_EXERCISE A:_ In the Druids post, copy from "Irish myths have" to "in high places.", swapping "sorcerers" for "magicians".
_EXERCISE B:_ Please turn the paragraph of the Druids post that begins "They were thought to be descended" into a short bulleted list that keeps its main facts.

_PASSAGE:_
..........
Tuesday, January 10, 2012

Be My Druidess

Hurry, hurry, hurry, before I go insane.
I can’t control my fingers, I can’t control my brain.
Oh no, oh, oh, no, oh.
--I Wanna Be Sedated, The Ramones
I know it's not Sunday, but I've been in a time warp lately so posting a mythbuster completely slipped my mind.  So without further ado, let's welcome those guys who put cloaks back on the fashion radar.

The Druids are possibly one of the most mysterious cultures discussed in literature and folklore--a feat they have achieved without having kept a single written record of their society. 
They were thought to be descended from the ancient Celts, who had a written language but rarely used it.  The story of the Druids has been entirely spread through word of mouth and from the pens of the Greek and Roman authors who encountered them during the spread of the Roman Empire.  Given the two groups were often at war, the accounts may be a bit biased.  By the 5th century, the Druids had been forced to assimilate, although some may have gone underground, cloaking themselves forever in mystery.
Irish myths have served to propagate the secretive, cloak and dagger aesthetic, linking the Druids with magic and the supernatural.  They believed the Druids were sorcerers committed to protecting the progeny of the goddess Dana--the Tuatha de Danann.  The Tuatha de Danann are also linked to Fae mythology.  The Druids may have been flesh and blood, but they had friends in high places.
..........
_DATASET RECORDS:_
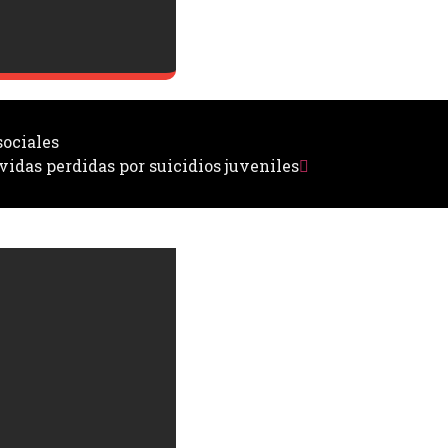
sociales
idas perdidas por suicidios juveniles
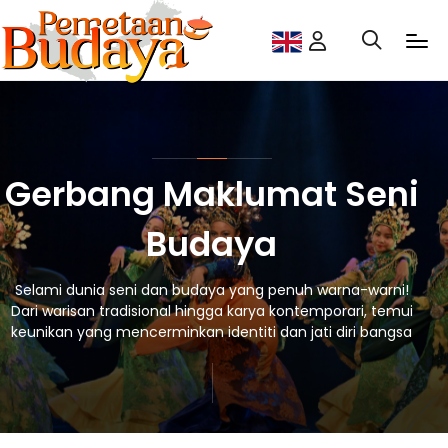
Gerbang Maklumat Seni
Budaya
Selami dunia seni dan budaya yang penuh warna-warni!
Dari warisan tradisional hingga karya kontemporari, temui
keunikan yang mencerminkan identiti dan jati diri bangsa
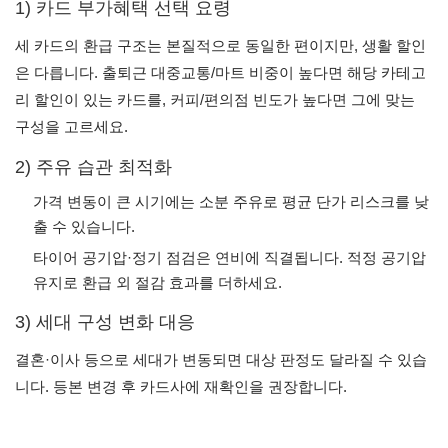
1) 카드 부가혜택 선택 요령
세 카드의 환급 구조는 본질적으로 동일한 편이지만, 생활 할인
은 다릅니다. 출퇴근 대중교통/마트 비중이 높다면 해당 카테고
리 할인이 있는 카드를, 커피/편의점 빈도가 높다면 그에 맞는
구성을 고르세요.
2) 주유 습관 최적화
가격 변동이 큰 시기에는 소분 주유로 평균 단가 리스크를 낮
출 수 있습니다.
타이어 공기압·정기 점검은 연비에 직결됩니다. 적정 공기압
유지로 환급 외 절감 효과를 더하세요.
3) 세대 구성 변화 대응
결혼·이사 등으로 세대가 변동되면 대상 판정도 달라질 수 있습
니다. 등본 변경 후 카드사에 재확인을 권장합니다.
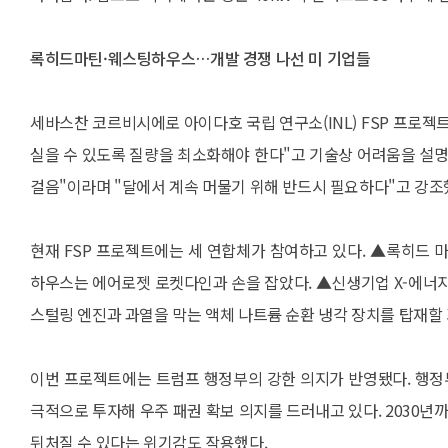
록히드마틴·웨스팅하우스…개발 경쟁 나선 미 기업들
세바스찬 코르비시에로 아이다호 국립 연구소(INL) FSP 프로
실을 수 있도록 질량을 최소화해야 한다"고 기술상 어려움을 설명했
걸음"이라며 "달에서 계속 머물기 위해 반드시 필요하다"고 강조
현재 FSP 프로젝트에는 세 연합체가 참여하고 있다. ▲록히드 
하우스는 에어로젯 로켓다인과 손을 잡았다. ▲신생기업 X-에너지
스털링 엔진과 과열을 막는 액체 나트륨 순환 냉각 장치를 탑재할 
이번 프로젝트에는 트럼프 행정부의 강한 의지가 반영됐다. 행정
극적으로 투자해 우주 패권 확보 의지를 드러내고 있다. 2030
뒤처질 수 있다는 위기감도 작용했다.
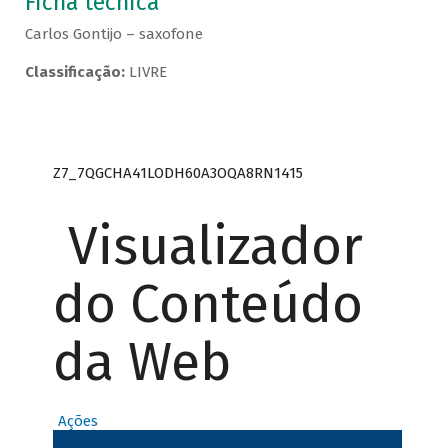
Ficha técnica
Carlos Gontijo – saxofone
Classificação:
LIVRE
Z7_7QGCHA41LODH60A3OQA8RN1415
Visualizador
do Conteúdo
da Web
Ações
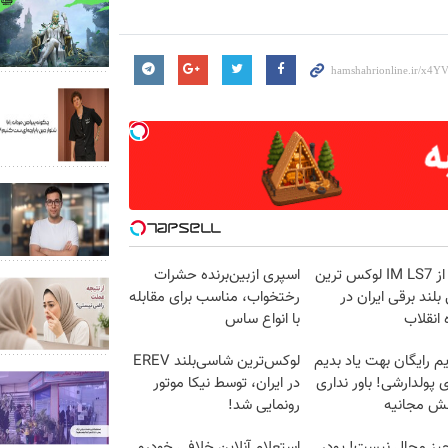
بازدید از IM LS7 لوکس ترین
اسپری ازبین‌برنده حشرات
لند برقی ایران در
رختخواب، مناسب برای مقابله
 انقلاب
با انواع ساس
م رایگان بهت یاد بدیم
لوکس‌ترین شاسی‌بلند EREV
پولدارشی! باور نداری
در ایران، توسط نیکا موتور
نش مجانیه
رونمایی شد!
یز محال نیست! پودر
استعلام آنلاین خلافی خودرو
..........
_EXERCISE ANSWER A:_
Irish myths have served to propagate the secretive, cloak and dagger aesthetic, linking the Druids with magic and the supernatural.  They believed the Druids were magicians committed to protecting the progeny of the goddess Dana--the Tuatha de Danann.  The Tuatha de Danann are also linked to Fae mythology.  The Druids may have been flesh and blood, but they had friends in high places.

_EXERCISE ANSWER B:_
- The Druids were thought to descend from the ancient Celts, who had a written language but rarely used it.
- Their story spread only by word of mouth and through Greek and Roman authors who met them as the Roman Empire expanded.
- Because the two groups were often at war, those accounts may be biased.
- By the 5th century the Druids had been forced to assimilate, though some may have gone underground.